Before anyone comments about Mandriva being ticked off about being replaced by MS, first try using Mandriva as a desktop OS. Not just a starting browsing and loading webpage, but really use it. Maybe there was a reason it was replaced. Now don;t get me wrong, this is not a Mandriva issue, its a linux community issue. The Nigerian govt. should be giving MS an award. Aren’t those students lives hard enough ?
Maybe if the linux community would spend their time analysing why linux is being replaced on the desktop with MS products and correct the issue, instead of whining about it, they wouldn’t have to work so hard on the deal or be worried about being replaced.
http://www.computerworlduk.com/management/government-law/public-sector/news/index.cfm?newsid=6124
Looks like the OS is going back to Mandrake Linux. The Nigerian goverment doesn’t like the contractors getting bribed by big companies.. Also, the ComputerworldUK article mentions that the contract was going to eventually expand to 100,000 computers, and that mandriva was customizing the OS to their specs, and providing support for $10US per computer.. So the problem appears to not be the 17,000 laptops, but the next 83,000 that it was working on.
The Nigerian government has recognized what a huge waste this is and put a stop to it. Normally I wouldn’t have cared one way or another about this story but…
xfer_rdy: Check out the Asus Eee PC and tell me that Linux isn’t ready for the desktop. I have never used Linux before 4 days ago. But I wanted an ultra-portable PC and liked the combination of features the Eee had. I was a bit skeptical that it didn’t come with Windows but it’s so small and they claim very functional. I just got my Eee a few days ago. Wow. I am seriously impressed. I had no idea such software was available for free! Glad I didn’t have to pay 25% more for the computer just because it came with Windows and Office etc. And apparently it has lots more stuff under the hood that I don’t even know how to begin to use that would cost a lot extra with Windows. I never cared before but just having saved a bunch of money, I’m a believer!
Bob
Brian, thanks for the link. Maybe that was Mandriva’s intent all along – make a lot of people aware of it and see what happened. The whining wheel gets the grease.
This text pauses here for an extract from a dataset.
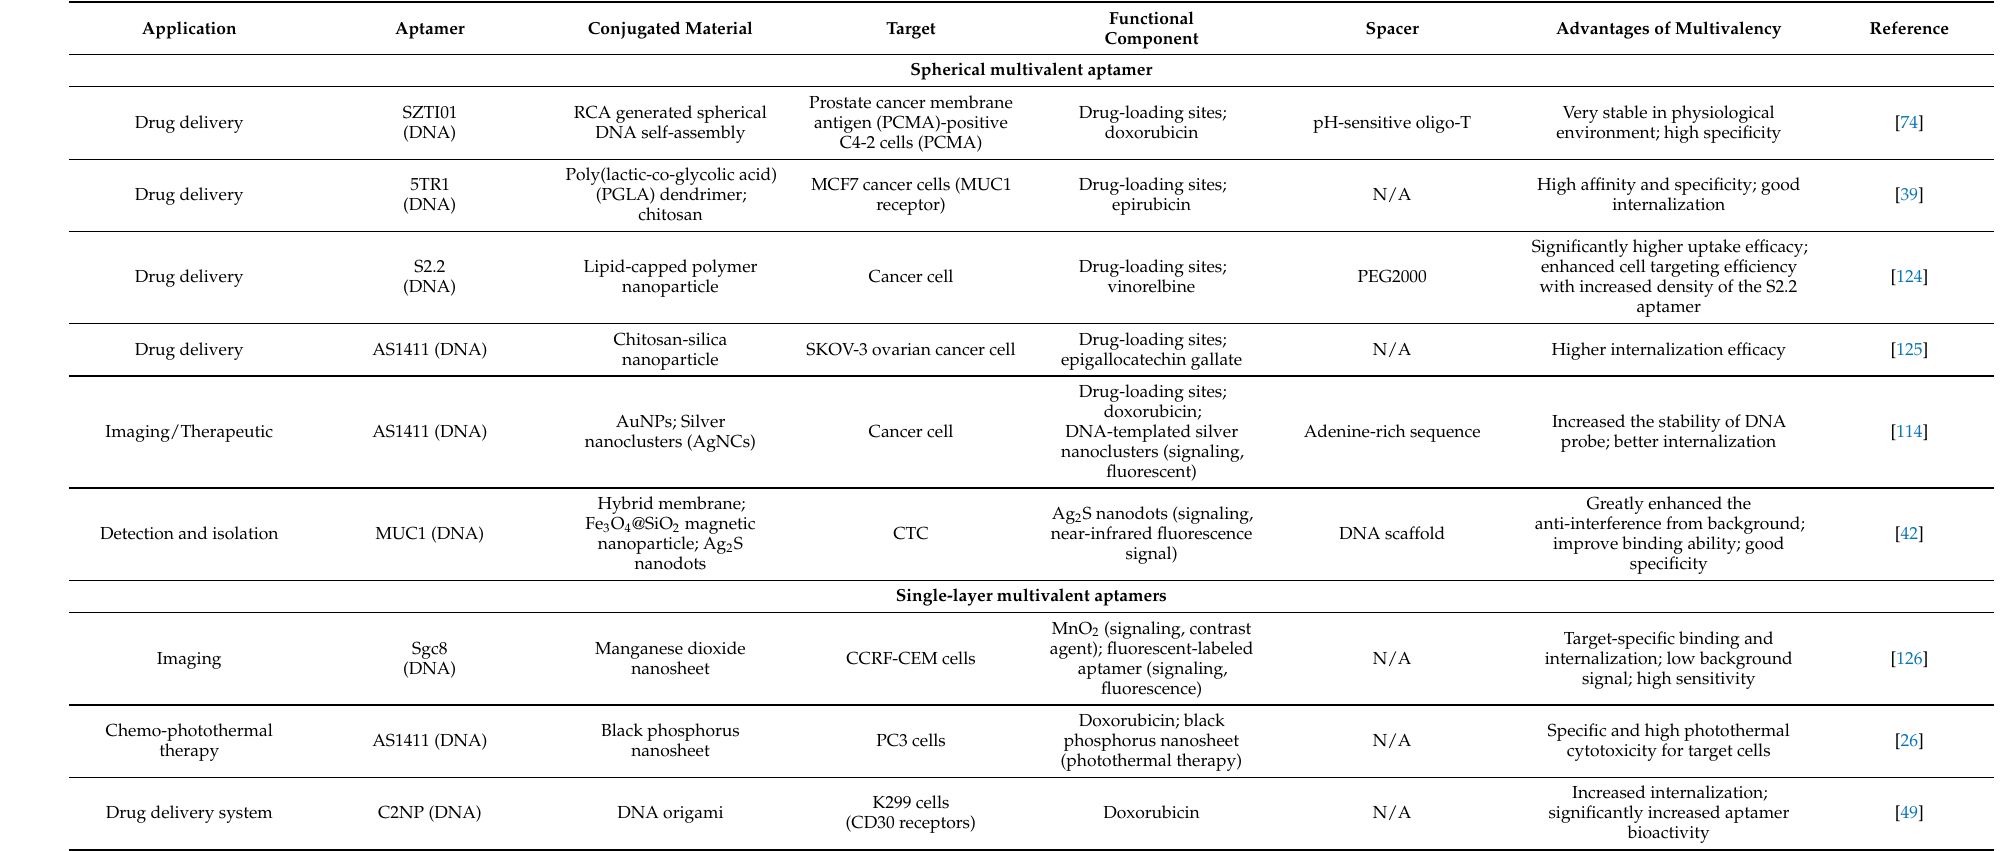
Table 1. A summary of recently published multivalent-aptamers-related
Me, I want one of those 2 lb ASUS Linux notebooks to see a) how usable I find Linux and b) to see if I can get OS X to run on it.
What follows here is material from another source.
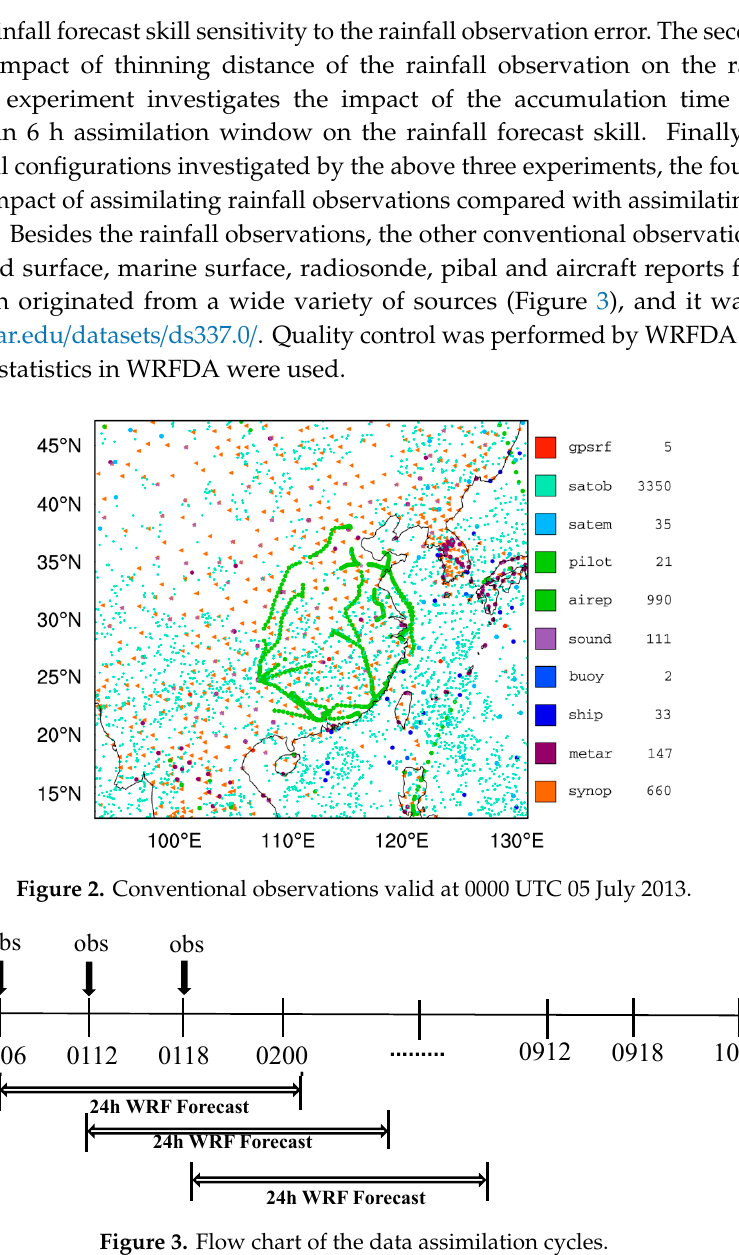
Figure 3. Flow chart of the data assimilation cycles.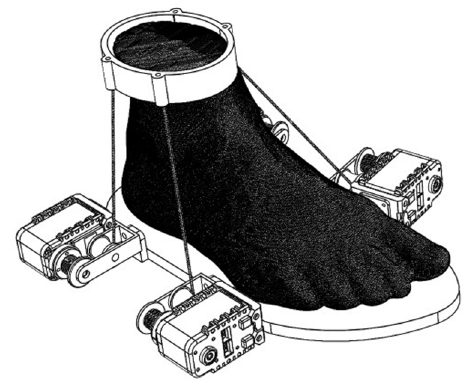
Figure 2. CAD design of CABLEankle as in [27].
Xfer, you have a good point about the marketing problem. Where’s the Open Source Marketing?
Guys, I appreciate that Mandriva worked hard to get the deal and that doing the integration is non-trivial. I also agree that Nigerian students will be better off learning Linux than Windows. However, if Mandriva was betting on the come to make money, that is a risk they chose to take.
Robin
Today, we learned from a Computerworld UK story, there did seem to be some money floating around in the back channels. Apparently, according to Microsoft’s own man on the ground in Nigeria, “Microsoft is still negotiating an agreement that would give TSC US$400,000 for marketing activities around the Classmate PCs when those computers are converted to Windows.”
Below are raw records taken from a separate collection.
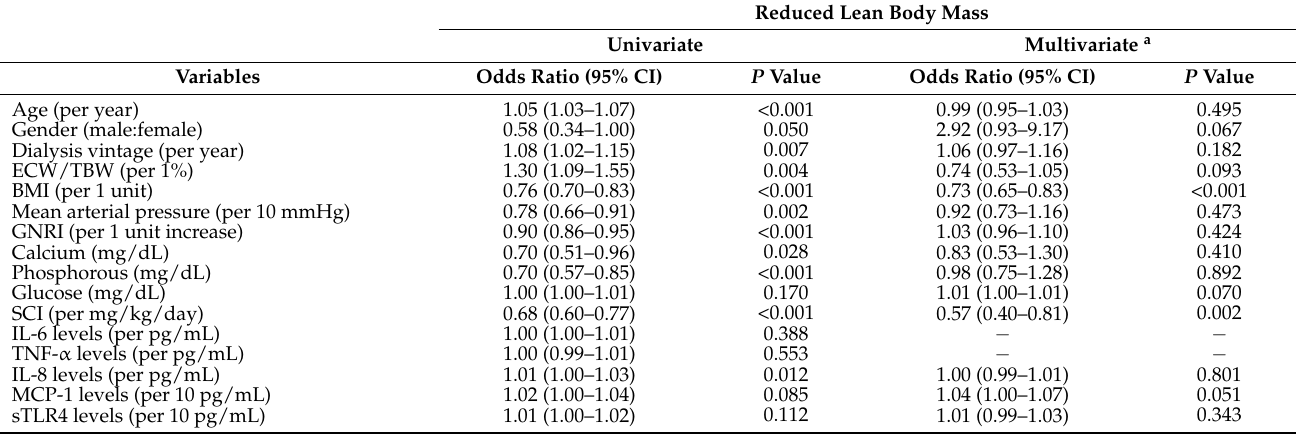
Table 3. Independent predictors for reduced lean body mass among hemodialysis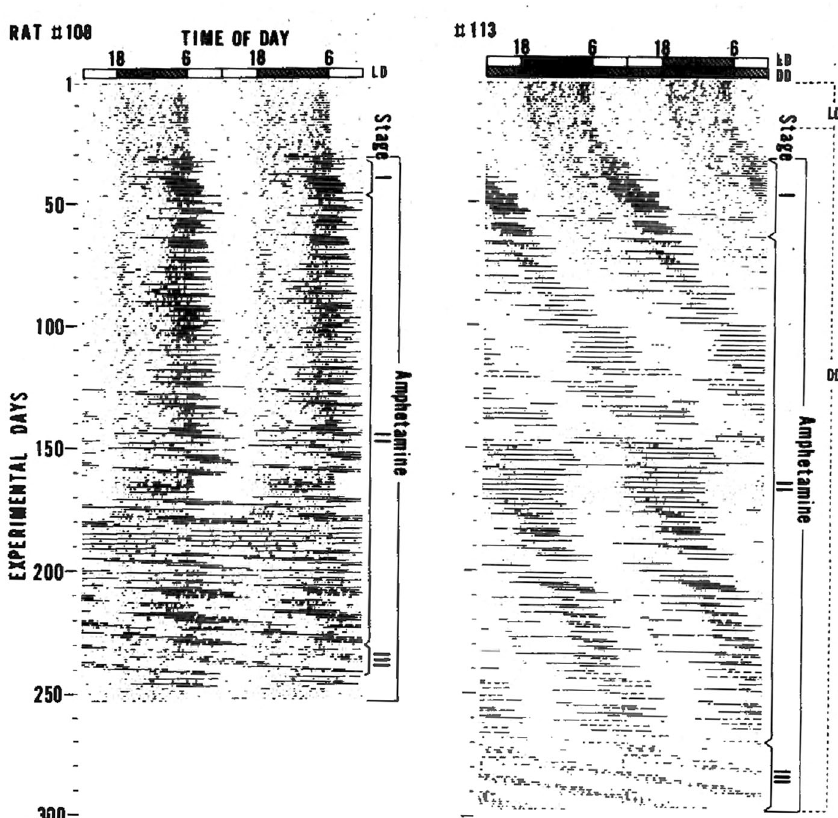
Figure 1. Locomotor activity rhythms in rats are altered by d-amphetamine administered in drinking water. Figure reproduced from Ikeda and Chiba 1982 7 with permission of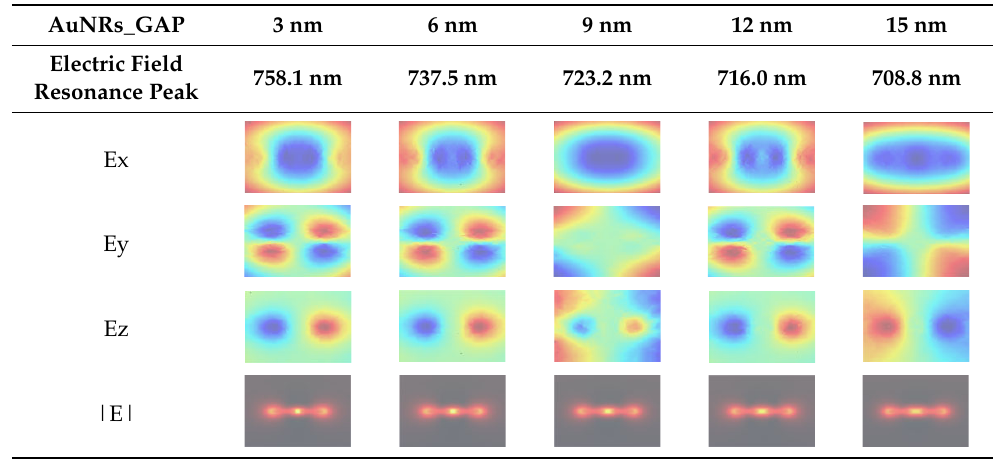
Table 5. Electric field distribution under the resonance peak of the gold nanorod dimer in the lon ‐ gitudinal structure (Y ‐ X section).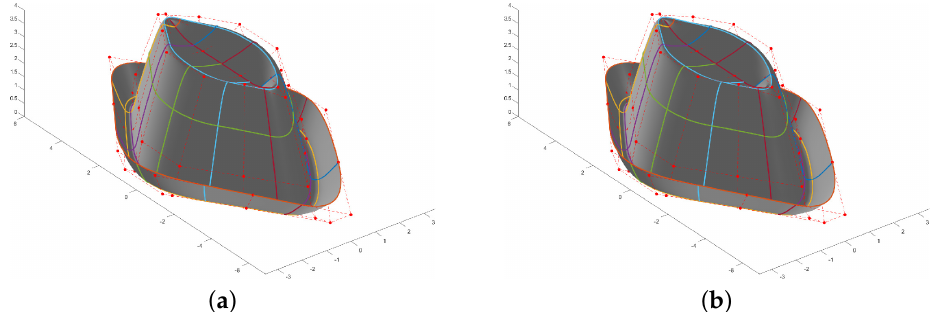
Figure 8. ( a ) Tensor product and ( b ) triangulated surfaces with R = m = 8, S = 4, n = 5, 0,0,0,1 8,9,9,9 , V = 0,0,0,1 5,6,6,6 , being the barrier at knot v 3 . The network control U = { ÷ } { ÷ } points are taken from Test 3 of [26].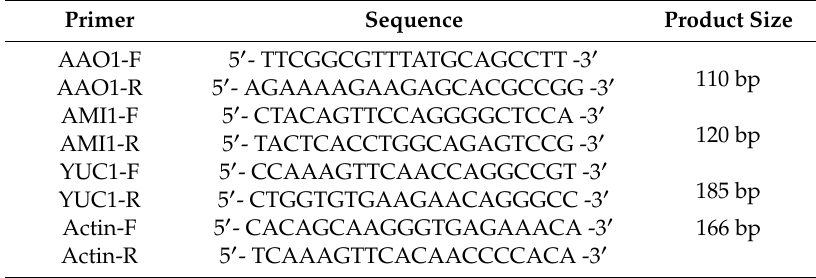
Table 1. Primers used for qRT-PCR analysis of AAO1 , AMI1 , and YUC1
Here’s what I want to know (he wrote facetiously): in a world where Windows is supposed to be so much better than Linux on every platform, how come Microsoft has to pay people to get them to use it instead of Linux?
Microsoft bribing someone? Shock. Horror. And to think this is the company that so much of our infrastructure depends on.
It is against the law for a US company to bribe foreign entities in pursuit of business. The US Justice Department needs to look into this.